Published on March 17, 2011 by littlelady

I've never been one to care much about exes. However, in my current relationship I've found out things that were not very pleasant to hear. In his senior year of college he had a one-month fling with a girl who had been pursuing him rather adamantly. She was his first everything (kiss, oral, sex). They were incompatible and he left her without even telling her it was over after about a month. The relationship was strictly sex and nothing else. He was using her, and vice versa. However they weren't compatible and he was only able to get it up twice. After her, there was a longer fling with an online girl. He was using her just because he liked that she was flirting with him. She was also using him for money and attention. They met in person, kissed, and she stopped talking to him a couple of months later when she found someone more local. There was no depth to it at all, and he spent over a thousand bucks in a matter of months just trying to please her.

The thing is, I can't help but wonder if he's just in it for the benefits with me. His entire dating history (all of 2-3 girls) consists of him being pursued by a girl and just letting her pursue him so he can take advantage of it. He kept all of them secret from friends and family (and tried to keep me secret for a long time but eventually told people about me). Should this be a red flag, or am I just being overly paranoid?

ANSWERS

A person's past behavior is usually a fairly good predictor of their future behavior. The only way to know for sure, though, is to keep your eyes wide open and watch how he behaves and how he treats you over time. You say that he has already repeated a past pattern by trying to keep your relationship a secret - although that eventually changed. Why the secret? Why the change? What is your gut telling you about this person? Stick with your heart and your instincts and do what is in your overall best interest, regardless of what he might say. If he is the right person for you, he will earn your 'benefits'! Good luck!

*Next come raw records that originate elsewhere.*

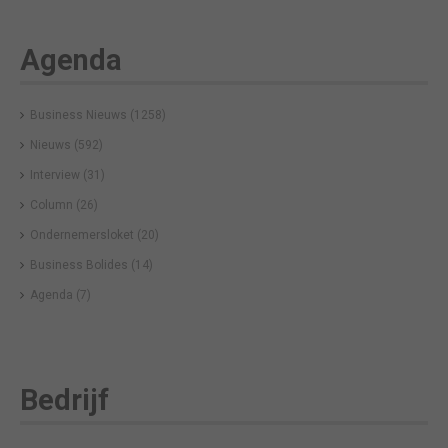
Agenda
Business Nieuws
(1258)
Nieuws
(592)
Interview
(31)
Column
(26)
Ondernemersloket
(20)
Business Bolides
(14)
Agenda
(7)
Bedrijf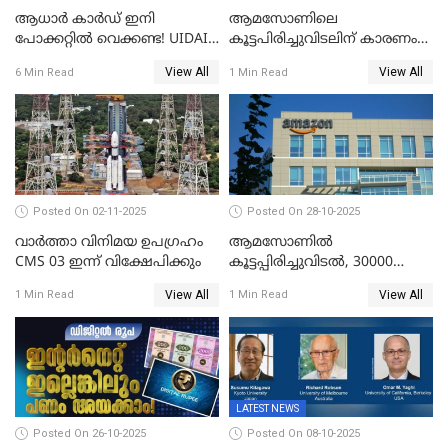
ആധാർ കാർഡ് ഇനി
ആമസോണിലെ
പോക്കറ്റിൽ വെക്കണ്ട! UIDAI-
കൂട്ടപിരിച്ചുവിടലിന് കാരണം
യുടെ പുതിയ ആപ്പ്; ഇരട്ട
എ ഐ അല്ല,
View All
View All
6 Min Read
1 Min Read
സുരക്ഷ!
വെളിപ്പെടുത്തലുമായി CEO
ആന്റി ജാസി
Posted On 02-11-2025
Posted On 28-10-2025
വാര്‍ത്താ വിനിമയ ഉപഗ്രഹം
ആമസോണില്‍
CMS 03 ഇന്ന് വിക്ഷേപിക്കും
കൂട്ടപ്പിരിച്ചുവിടല്‍, 30000
ജീവനക്കാരെ പിരിച്ചുവിടും
View All
View All
1 Min Read
1 Min Read
LATEST NEWS
Posted On 26-10-2025
Posted On 08-10-2025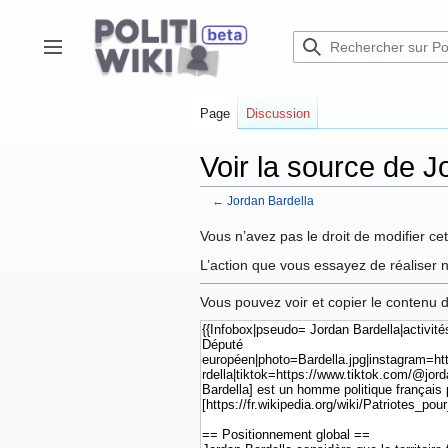
Aller
au
contenu
Afficher / masquer la barre latérale
Page
Discussion
Voir la source de J
←
Jordan Bardella
Vous n’avez pas le droit de modifier cet
L’action que vous essayez de réaliser n
Vous pouvez voir et copier le contenu 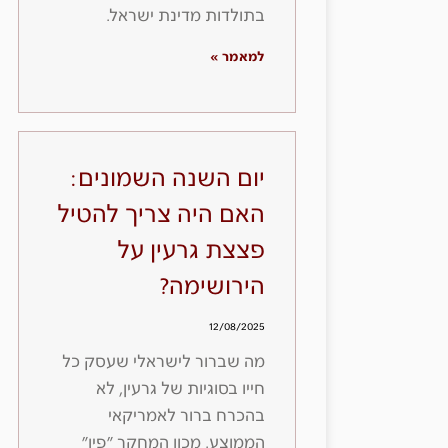
בתולדות מדינת ישראל.
למאמר »
יום השנה השמונים:
האם היה צריך להטיל
פצצת גרעין על
הירושימה?
12/08/2025
מה שברור לישראלי שעסק כל
חייו בסוגיות של גרעין, לא
בהכרח ברור לאמריקאי
הממוצע. מכון המחקר ״פיו״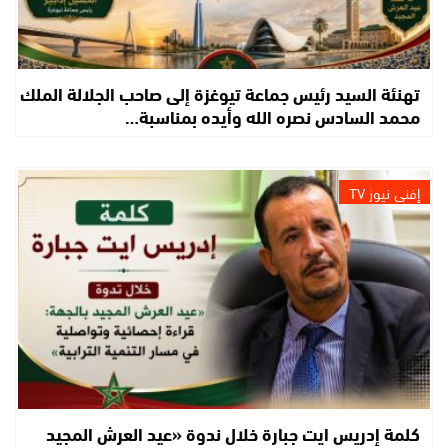
تهنئة السيد رئيس جماعة تيوغزة إلى صاحب الجلالة الملك
محمد السادس نصره الله وأيده بمناسبة…
إفني نيوز TV
كلمة إدريس ايت جبارة خلال ندوة «عيد العرش المجيد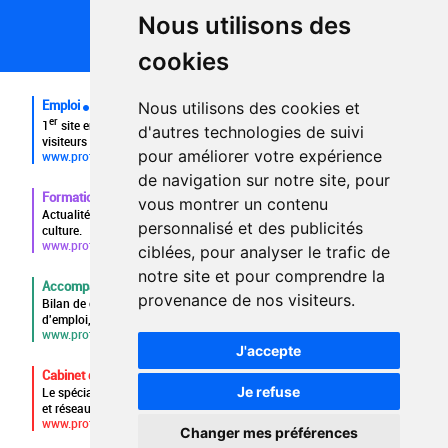
Partenaires
Nous utilisons des
Plan du site
FAQ recruteurs
cookies
FAQ
Emploi
Nous utilisons des cookies et
er
1
site emploi du secteur culturel 784.000 visites et 230.000
d'autres technologies de suivi
visiteurs uniques par mois.
pour améliorer votre expérience
www.profilculture.com
de navigation sur notre site, pour
Formation
vous montrer un contenu
Actualités, guide et annuaire des formations aux métiers de la
personnalisé et des publicités
culture.
www.profilculture-formation.com
ciblées, pour analyser le trafic de
notre site et pour comprendre la
Accompagnement professionnel
provenance de nos visiteurs.
Bilan de compétences, coaching, techniques de recherche
d'emploi, entretien conseil.
www.profilculture-competences.com
J'accepte
Cabinet de recrutement
Je refuse
Le spécialiste du secteur culturel, une cvthèque de 86.000 CV
et réseau unique de professionnels.
www.profilculture-conseil.com/cabinet-recrutement
Changer mes préférences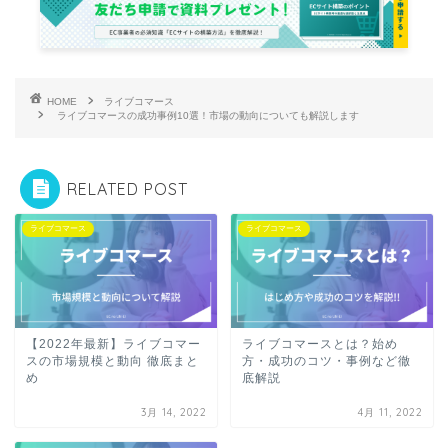
HOME
ライブコマース
ライブコマースの成功事例10選！市場の動向についても解説します
RELATED POST
ライブコマース
ライブコマース
【2022年最新】ライブコマー
ライブコマースとは？始め
スの市場規模と動向 徹底まと
方・成功のコツ・事例など徹
め
底解説
3月 14, 2022
4月 11, 2022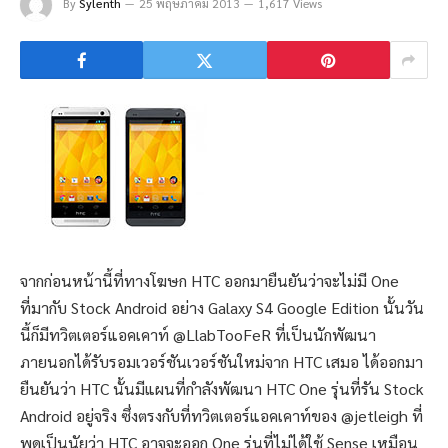
By
Sylenth
25 พฤษภาคม 2013
1,617 Views
จากก่อนหน้านี้ที่ทางโฆษก HTC ออกมายืนยันว่าจะไม่มี One
ที่มากับ Stock Android อย่าง Galaxy S4 Google Edition นั้นวัน
นี้ก็มีทวิตเตอร์แอคเคาท์ @LlabTooFeR ที่เป็นนักพัฒนา
ภายนอกได้รับรอมเวอร์ชันเวอร์ชันใหม่จาก HTC เสมอ ได้ออกมา
ยืนยันว่า HTC นั้นมีแผนที่กำลังพัฒนา HTC One รุ่นที่รัน Stock
Android อยู่จริง ซึ่งตรงกับที่ทวิตเตอร์แอคเคาท์ของ @jetleigh ที่
พูดเป็นนัยว่า HTC อาจจะออก One รุ่นที่ไม่ได้ใช้ Sense เหมือน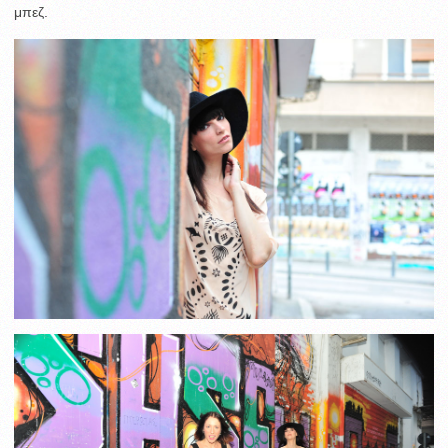
μπεζ.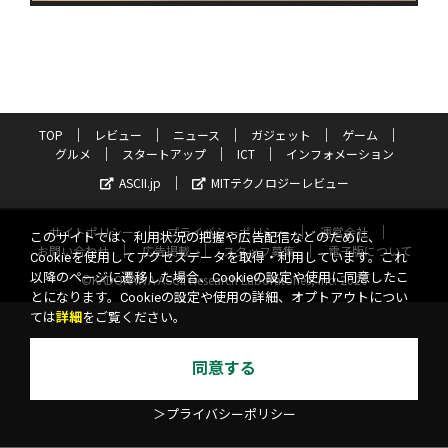
TOP
レビュー
ニュース
ガジェット
ゲーム
グルメ
スタートアップ
ICT
インフォメーション
ASCII.jp
MITテクノロジーレビュー
サイトポリシー
プライバシーポリシー
運営会社
このサイトでは、利用状況の把握や広告配信などのために、
お問い合わせ
広告掲載
スタッフ募集
電子版について
Cookieを使用してアクセスデータを取得・利用しています。これ
以降のページに遷移した場合、Cookieの設定や使用に同意したこ
©KADOKAWA ASCII Research Laboratories, Inc. 2026
とになります。Cookieの設定や使用の詳細、オプトアウトについ
ては
詳細
をご覧ください。
同意する
＞プライバシーポリシー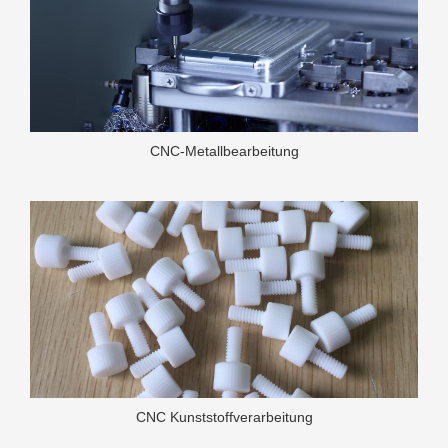
CNC-Metallbearbeitung
CNC Kunststoffverarbeitung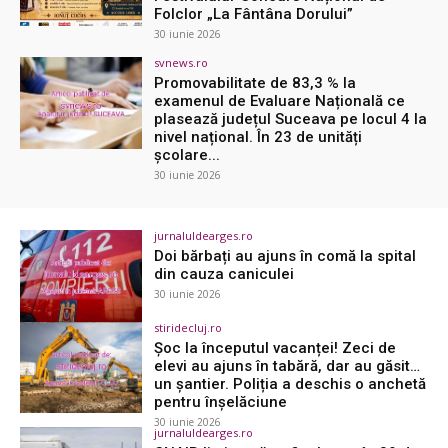
Folclor „La Fântâna Dorului”
30 iunie 2026
svnews.ro
Promovabilitate de 83,3 % la
examenul de Evaluare Națională ce
plasează județul Suceava pe locul 4 la
nivel național. În 23 de unități
școlare...
30 iunie 2026
jurnaluldearges.ro
Doi bărbați au ajuns în comă la spital
din cauza caniculei
30 iunie 2026
stiridecluj.ro
Șoc la începutul vacanței! Zeci de
elevi au ajuns în tabără, dar au găsit…
un șantier. Poliția a deschis o anchetă
pentru înșelăciune
30 iunie 2026
jurnaluldearges.ro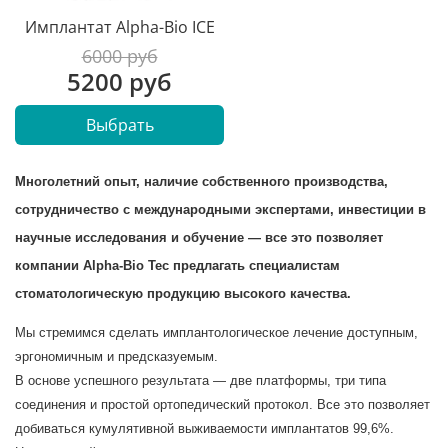
Имплантат Alpha-Bio ICE
6000 руб
5200 руб
Выбрать
Многолетний опыт, наличие собственного производства,
сотрудничество с международными экспертами, инвестиции в
научные исследования и обучение — все это позволяет
компании Alpha-Bio Tec предлагать специалистам
стоматологическую продукцию высокого качества.
Мы стремимся сделать имплантологическое лечение доступным,
эргономичным и предсказуемым.
В основе успешного результата — две платформы, три типа
соединения и простой ортопедический протокол. Все это позволяет
добиваться кумулятивной выживаемости имплантатов 99,6%.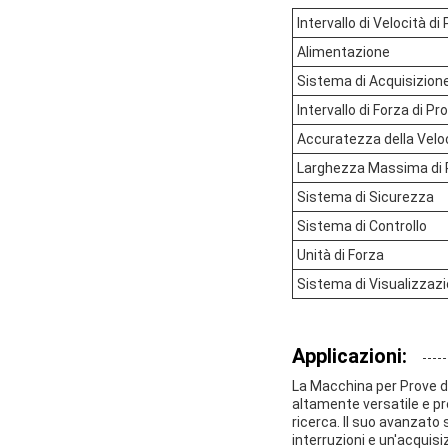
Intervallo di Velocità di
Alimentazione
Sistema di Acquisizione
Intervallo di Forza di Pr
Accuratezza della Veloc
Larghezza Massima di 
Sistema di Sicurezza
Sistema di Controllo
Unità di Forza
Sistema di Visualizzaz
Applicazioni:
La Macchina per Prove di
altamente versatile e pre
ricerca. Il suo avanzat
interruzioni e un'acquis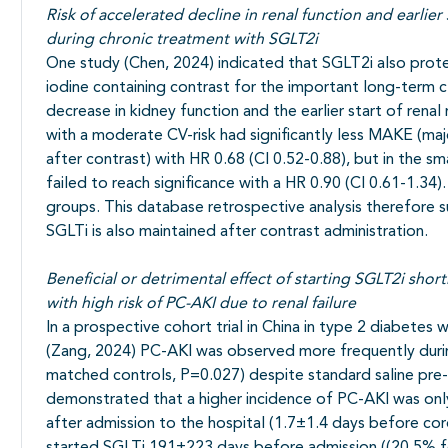
Risk of accelerated decline in renal function and earlier
during chronic treatment with SGLT2i
One study (Chen, 2024) indicated that SGLT2i also prote
iodine containing contrast for the important long-term 
decrease in kidney function and the earlier start of renal
with a moderate CV-risk had significantly less MAKE (m
after contrast) with HR 0.68 (CI 0.52-0.88), but in the sm
failed to reach significance with a HR 0.90 (CI 0.61-1.34
groups. This database retrospective analysis therefore 
SGLTi is also maintained after contrast administration.
Beneficial or detrimental effect of starting SGLT2i short
with high risk of PC-AKI due to renal failure
In a prospective cohort trial in China in type 2 diabete
(Zang, 2024) PC-AKI was observed more frequently duri
matched controls, P=0.027) despite standard saline pre-
demonstrated that a higher incidence of PC-AKI was on
after admission to the hospital (1.7±1.4 days before co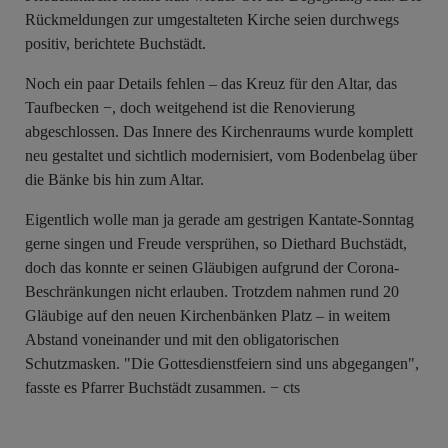
Rückmeldungen zur umgestalteten Kirche seien durchwegs
positiv, berichtete Buchstädt.
Noch ein paar Details fehlen – das Kreuz für den Altar, das
Taufbecken −, doch weitgehend ist die Renovierung
abgeschlossen. Das Innere des Kirchenraums wurde komplett
neu gestaltet und sichtlich modernisiert, vom Bodenbelag über
die Bänke bis hin zum Altar.
Eigentlich wolle man ja gerade am gestrigen Kantate-Sonntag
gerne singen und Freude versprühen, so Diethard Buchstädt,
doch das konnte er seinen Gläubigen aufgrund der Corona-
Beschränkungen nicht erlauben. Trotzdem nahmen rund 20
Gläubige auf den neuen Kirchenbänken Platz – in weitem
Abstand voneinander und mit den obligatorischen
Schutzmasken. "Die Gottesdienstfeiern sind uns abgegangen",
fasste es Pfarrer Buchstädt zusammen. − cts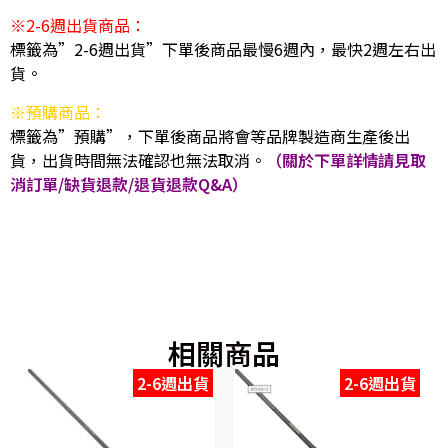
※2-6週出貨商品：
標籤為”2-6週出貨”下單後商品最慢6週內，最快2週左右出
貨。
※預購商品：
標籤為”預購”，下單後商品將會等品牌製造商生產後出
貨，出貨時間無法確認也無法取消。
（關於下單詳情請見取
消訂單/缺貨退款/退貨退款Q&A）
相關商品
2-6週出貨
2-6週出貨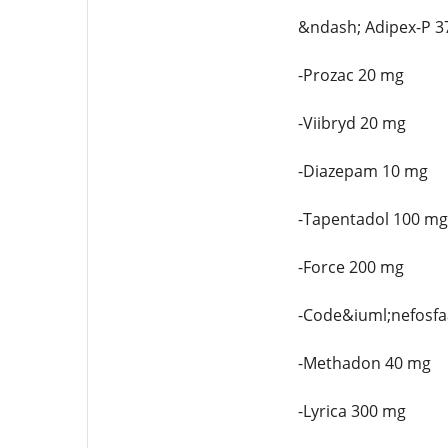
&ndash; Adipex-P 3
-Prozac 20 mg
-Viibryd 20 mg
-Diazepam 10 mg
-Tapentadol 100 mg
-Force 200 mg
-Code&iuml;nefosfa
-Methadon 40 mg
-Lyrica 300 mg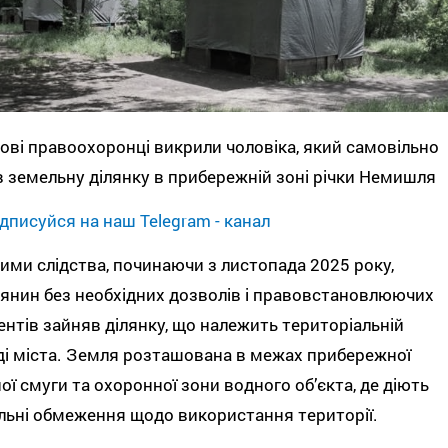
ові правоохоронці викрили чоловіка, який самовільно
 земельну ділянку в прибережній зоні річки Немишля
дписуйся на наш Telegram - канал
ими слідства, починаючи з листопада 2025 року,
’янин без необхідних дозволів і правовстановлюючих
нтів зайняв ділянку, що належить територіальній
і міста. Земля розташована в межах прибережної
ої смуги та охоронної зони водного об’єкта, де діють
льні обмеження щодо використання території.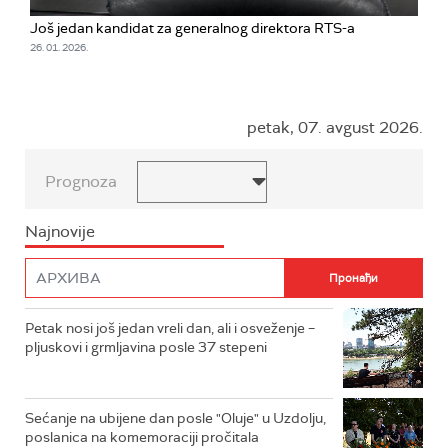
Još jedan kandidat za generalnog direktora RTS-a
26. 01. 2026.
petak, 07. avgust 2026.
Prognoza
Najnovije
Petak nosi još jedan vreli dan, ali i osveženje –
pljuskovi i grmljavina posle 37 stepeni
Sećanje na ubijene dan posle "Oluje" u Uzdolju,
poslanica na komemoraciji pročitala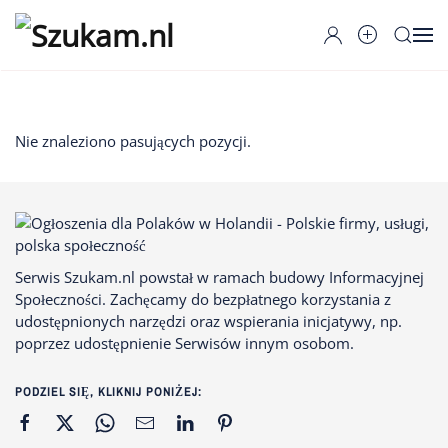
Przejdź do głównej treści
Nie znaleziono pasujących pozycji.
Serwis Szukam.nl powstał w ramach budowy Informacyjnej
Społeczności. Zachęcamy do bezpłatnego korzystania z
udostępnionych narzędzi oraz wspierania inicjatywy, np.
poprzez udostępnienie Serwisów innym osobom.
PODZIEL SIĘ, KLIKNIJ PONIŻEJ: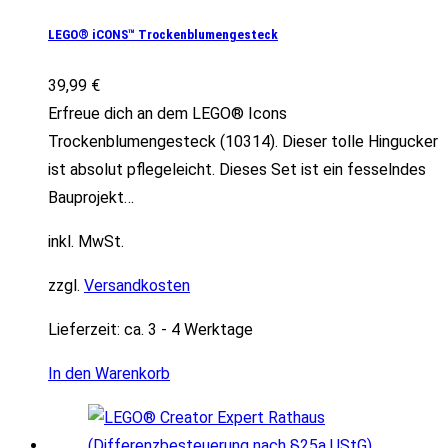
LEGO® iCONS™ Trockenblumengesteck
39,99
€
Erfreue dich an dem LEGO® Icons
Trockenblumengesteck (10314). Dieser tolle Hingucker
ist absolut pflegeleicht. Dieses Set ist ein fesselndes
Bauprojekt…
inkl. MwSt.
zzgl.
Versandkosten
Lieferzeit:
ca. 3 - 4 Werktage
In den Warenkorb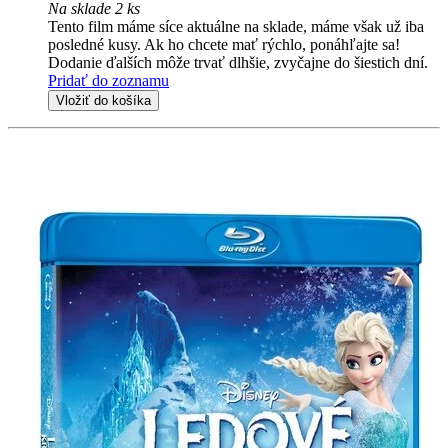
Na sklade 2 ks
Tento film máme síce aktuálne na sklade, máme však už iba
posledné kusy. Ak ho chcete mať rýchlo, ponáhľajte sa!
Dodanie ďalších môže trvať dlhšie, zvyčajne do šiestich dní.
Pridať do zoznamu
Vložiť do košíka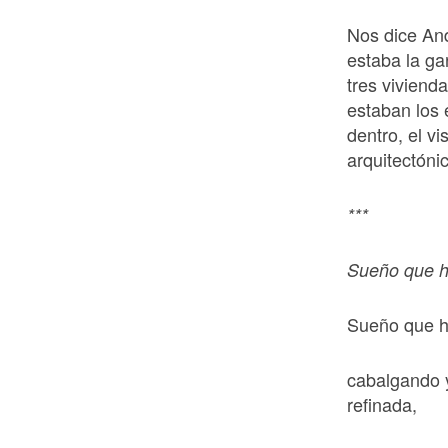
Nos dice And
estaba la ga
tres viviend
estaban los
dentro, el v
arquitectóni
***
Sueño que h
Sueño que ha
cabalgando 
refinada,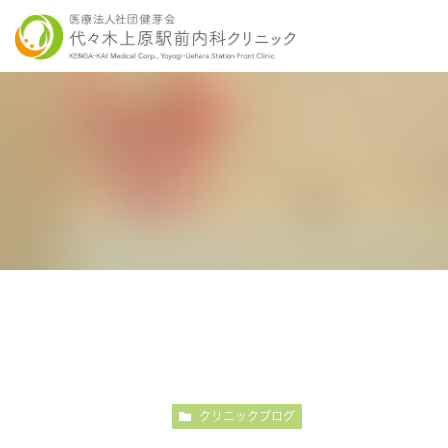
当院の特徴
胃内視鏡検査について
各種健康診断
医師紹介
感染症検査
大
こだわりの内視鏡検査
こ
クリニックブログ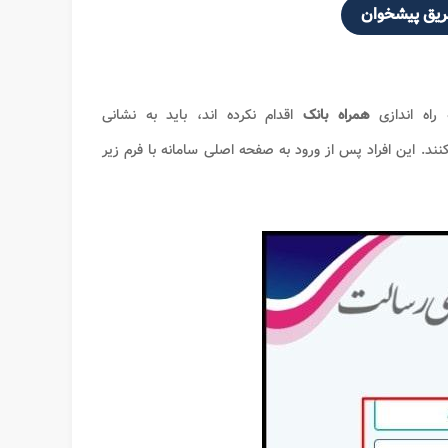
طریق پیشخوان
راه اندازی
همراه بانک
اقدام نکرده اند، باید به نشانی
خوان طی کنند. این افراد پس از ورود به صفحه اصلی سامانه با فرم زیر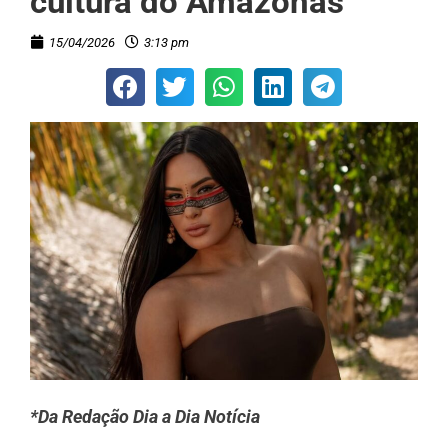
cultura do Amazonas
15/04/2026
3:13 pm
*Da Redação Dia a Dia Notícia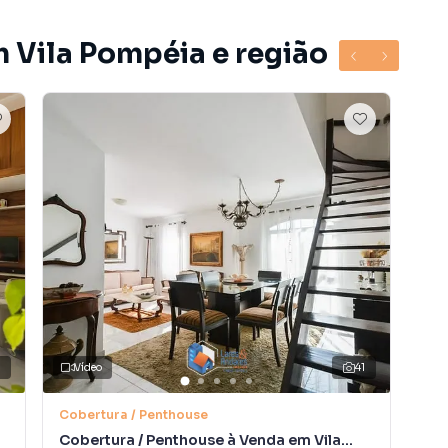
m Vila Pompéia e região
8
Vídeo
41
Cobertura / Penthouse
Cob
Cobertura / Penthouse à Venda em Vila
Cob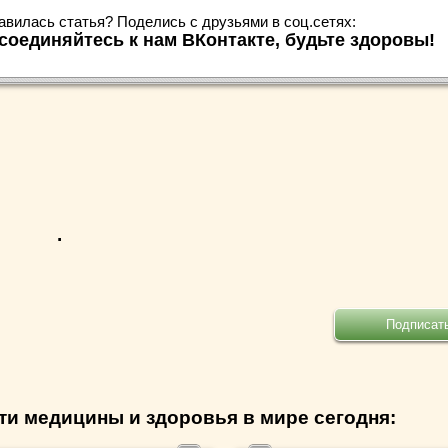
авилась статья? Поделись с друзьями в соц.сетях:
соединяйтесь к нам ВКонтакте, будьте здоровы!
.
ти медицины и здоровья в мире сегодня: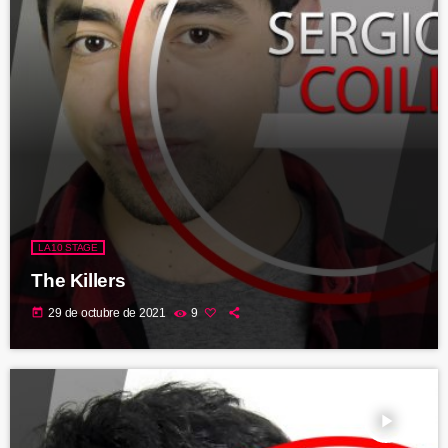
LA10 STAGE
The Killers
today
29 de octubre de 2021
9
play_arrow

I agree with Nicole's comments. And I would add, build the friendship, the compatibility, the mutual interests first and see if he is mature enough to be a giver, not just a taker. When he wants to speed things up sexually, just try to slow him down a bit. You don't want to be another notch on his belt. He will actually respect you for it.

Some guys stay in the immature stage well into their 20s and early 30s. Is it temporary or is he a player? In a strange way, men actually lose respect for women who give in. It's unfair, I admit it, but I'll give you some proof: In a study of 2nd marriages, men most often marry women who they liked years ago but never slept with. (The women they slept with held no interest for them.)

So, the good news is you can slow him down and see if he'll mature into a responsible, caring, tender person with more invested in the friendship -- and in you. In the meantime, focus on getting a good education (educated women are less likely to divorce), finding some good girlfriends, looking for a passion/cause/hobby/interest/travel, and generally open your world to new things.